= John Dee (basketball) =

American basketball coach (1923–1999)

John Francis Dee, Jr. (September 12, 1923 - April 24, 1999) was head basketball coach at the University of Alabama from 1953 to 1956 and the University of Notre Dame from 1964 to 1971.

==Alabama Crimson Tide==
Dee had a coaching record of 68–25 in his time at Alabama. In 1956, the Crimson Tide stunned Adolph Rupp's Kentucky Wildcats with a 101–77 win with a team nicknamed the "Rocket 8". Jerry Harper was Dee's best player during his tenure at Alabama.

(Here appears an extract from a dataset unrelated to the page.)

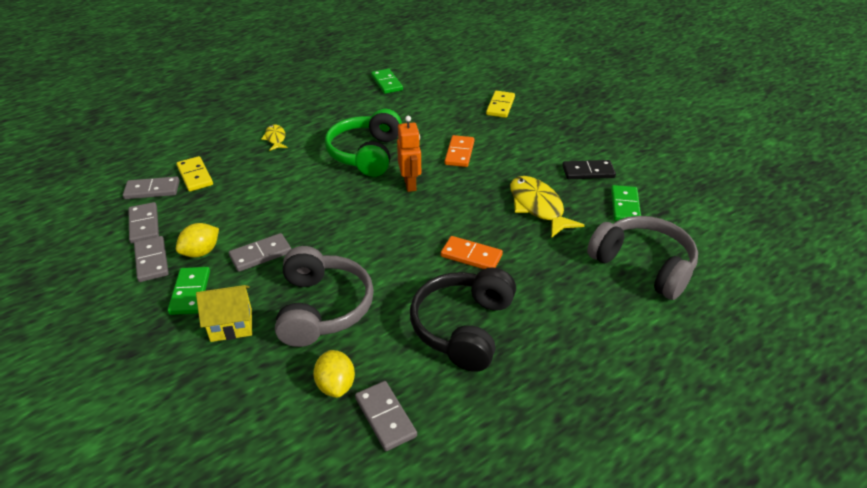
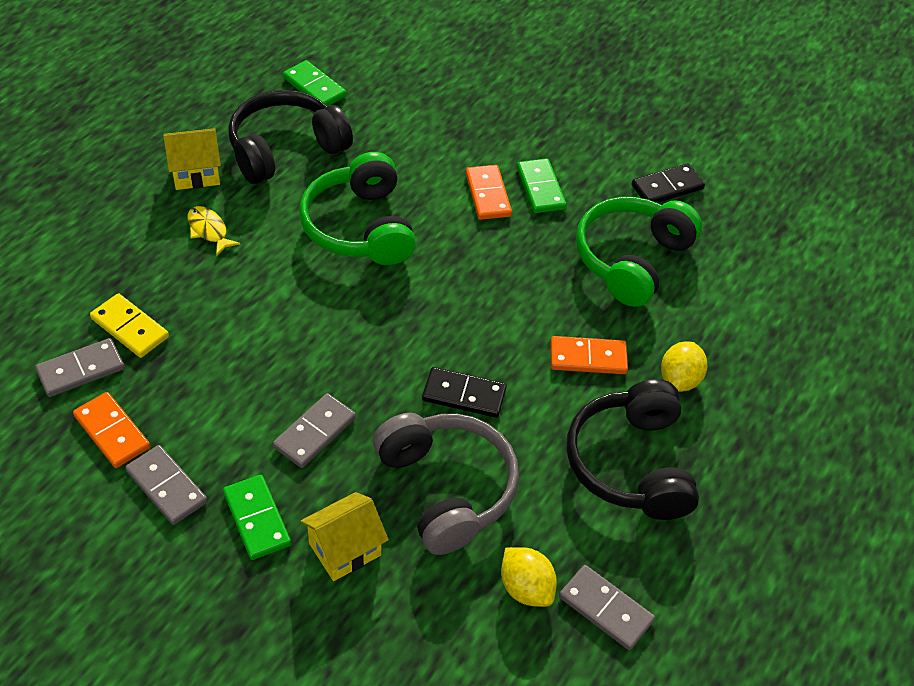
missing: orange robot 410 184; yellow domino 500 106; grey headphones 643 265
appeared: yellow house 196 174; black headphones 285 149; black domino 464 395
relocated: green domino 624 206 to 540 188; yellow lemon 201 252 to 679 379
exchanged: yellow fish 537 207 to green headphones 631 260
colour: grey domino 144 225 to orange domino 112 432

The 1955–1956 team finished 21–3 overall and 14–0 in the SEC and attained the Tide's highest ranking up to that point at #4. However, due to all five starters having played as freshmen, they were all ruled as ineligible and the team was banned from participating in the 1956 NCAA basketball tournament. The team would subsequently not become eligible for the NCAA tournament again until 1975, when the NCAA began allowing two teams from each conference in the tournament

==NIBL==
Dee Coached the Denver-Chicago Truckers of the AAU National Industrial Basketball League from 1956 to 1961.

==Notre Dame==
During Dee's seven seasons at the helm of Notre Dame Basketball (1964–1971), he compiled a record of 116 wins and 80 losses. Dee led the Fighting Irish to four NCAA tournament appearances and one berth in the National Invitation Tournament. Dee culminated his coaching career at Notre Dame with four straight 20-win seasons, at the time the longest such streak in school history.

==Personal==

Dee was also an attorney who, following his career coaching at Notre Dame returned to his practice in Denver where he concentrated in Oil and Gas transactions.